Edited
Ok, I'm unsure if this is clear or not, but it was supposed to be diary entries over a period of time, so perspective and shit is wonky but anywho
(caution: spoilers to the stain arc, and possibly farther)
Quirk: Cancel and Copy - user can cancel any quirk, and steal it momentarily. Kind of like a mix between Class 1B's biggest jackass and Mr. Caterpillar (aka Monoma and Aizawa)
Time is dead and gone. Show must go on. It's time for our act
Another mission so soon? It seems that's what All For One wants... So soon after Stain was captured though, we're all semi-mourning over him, why so soon?
They all scream at me. They cannot see. This curtain hides me
They all yelled at me. I was supposed to protect Stain during the battle. I failed. He got caught. Everyone hates me. I hate myself. I should have done more. They don't understand why I hid myself away during the fight, they don't know what happened with me and that boy's brother.
An amazing gift. So quick and swift. You were amazing
Stain knew, understood, and saved me. Again. It's happened too many times. I'm too relient on him. And now he's gone. And it's all my fault. I ran out of fear instead of doing what I should have. I owed it too him, after all he had done for me. He was like a brother. I was the reason he became a villain instead of pursuing his dream of being a hero.
When Stain and I were at UA I eventually ended up in a relationship with Tensei Iida and he didn't treat me right. Stain, being my older brother figure, kept an eye on us, made sure he didn't hurt me. Well, one day, it was around testing time and all of us were stressed, eventually it became too much for Tensei and he back handed me. Stain, being in the same diner as us making sure everything was fine, came out and defended me...by slapping him back.

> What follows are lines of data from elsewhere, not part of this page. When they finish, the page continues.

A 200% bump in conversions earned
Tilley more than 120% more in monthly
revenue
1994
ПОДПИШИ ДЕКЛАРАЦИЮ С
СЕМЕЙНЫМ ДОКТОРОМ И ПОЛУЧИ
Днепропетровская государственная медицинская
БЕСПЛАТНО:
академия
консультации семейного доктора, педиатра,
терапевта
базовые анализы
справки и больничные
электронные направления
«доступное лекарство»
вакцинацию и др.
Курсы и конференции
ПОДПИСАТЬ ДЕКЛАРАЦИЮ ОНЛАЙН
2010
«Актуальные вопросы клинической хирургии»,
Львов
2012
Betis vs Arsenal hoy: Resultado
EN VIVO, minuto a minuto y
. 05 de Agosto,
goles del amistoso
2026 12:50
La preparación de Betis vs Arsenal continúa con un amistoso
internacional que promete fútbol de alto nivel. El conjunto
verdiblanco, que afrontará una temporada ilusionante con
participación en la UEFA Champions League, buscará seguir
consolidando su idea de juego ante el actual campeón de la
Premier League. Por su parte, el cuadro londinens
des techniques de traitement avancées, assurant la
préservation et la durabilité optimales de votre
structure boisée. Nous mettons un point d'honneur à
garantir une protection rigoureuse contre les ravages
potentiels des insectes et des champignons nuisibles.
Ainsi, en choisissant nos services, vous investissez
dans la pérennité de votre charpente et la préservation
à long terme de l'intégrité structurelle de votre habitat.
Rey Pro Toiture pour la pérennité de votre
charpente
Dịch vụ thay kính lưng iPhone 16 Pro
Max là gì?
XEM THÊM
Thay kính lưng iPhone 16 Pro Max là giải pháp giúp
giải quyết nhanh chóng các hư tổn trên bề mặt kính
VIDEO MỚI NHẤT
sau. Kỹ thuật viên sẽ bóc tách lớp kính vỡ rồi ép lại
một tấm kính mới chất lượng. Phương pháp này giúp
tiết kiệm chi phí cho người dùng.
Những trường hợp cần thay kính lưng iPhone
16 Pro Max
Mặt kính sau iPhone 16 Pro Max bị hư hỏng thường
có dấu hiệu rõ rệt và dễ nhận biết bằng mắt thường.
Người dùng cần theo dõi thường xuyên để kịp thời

My parents were gone, left me behind in search of a better life. So consequently, I lived with Stain. That night he told me he had observed quite the collection of things that bothered him about heroes, and that was the last straw. He said we're gonna become villains.
By myself I can't. They start to chant. Why are you not here?
They yell at me again, just like the last few days since the loss. I wish you were here, you could help me through this, but you're not. The only one not yelling is Kurogiri, in fact he is the only other one who knows. He's trying to calm Tomura down. It's not working well.
Grinning at me, I lay on my knees. They want to hear me. Why can not 'he' see?
Tomura doesn't see how much his words are affecting me. I'm on the my bed with my knees drawn up to my chest, bawling my eyes out, grieving over my captured 'brother'.
I want to see you, I need to see you, I have to see you, what happened to you?
I miss him so much. I wish I was able to visit him, but they won't let me. It's too high risk. He's too dangerous, according to the police. And there's the possibility of getting caught, myself.
We get up on stage. They jump to enrage. Why are you not here? Why is 'he' so near?
The next mission I got distracted. I thought I saw Stain, but it was an illusion. I probably looked at someone with an illusion quirk on accident.
After he was captured, I took it upon myself to replace him. And I'm not doing well. He did it best.
'He' wants me to sing. I just can not bring-, I say 'he's' not you. What else can I do?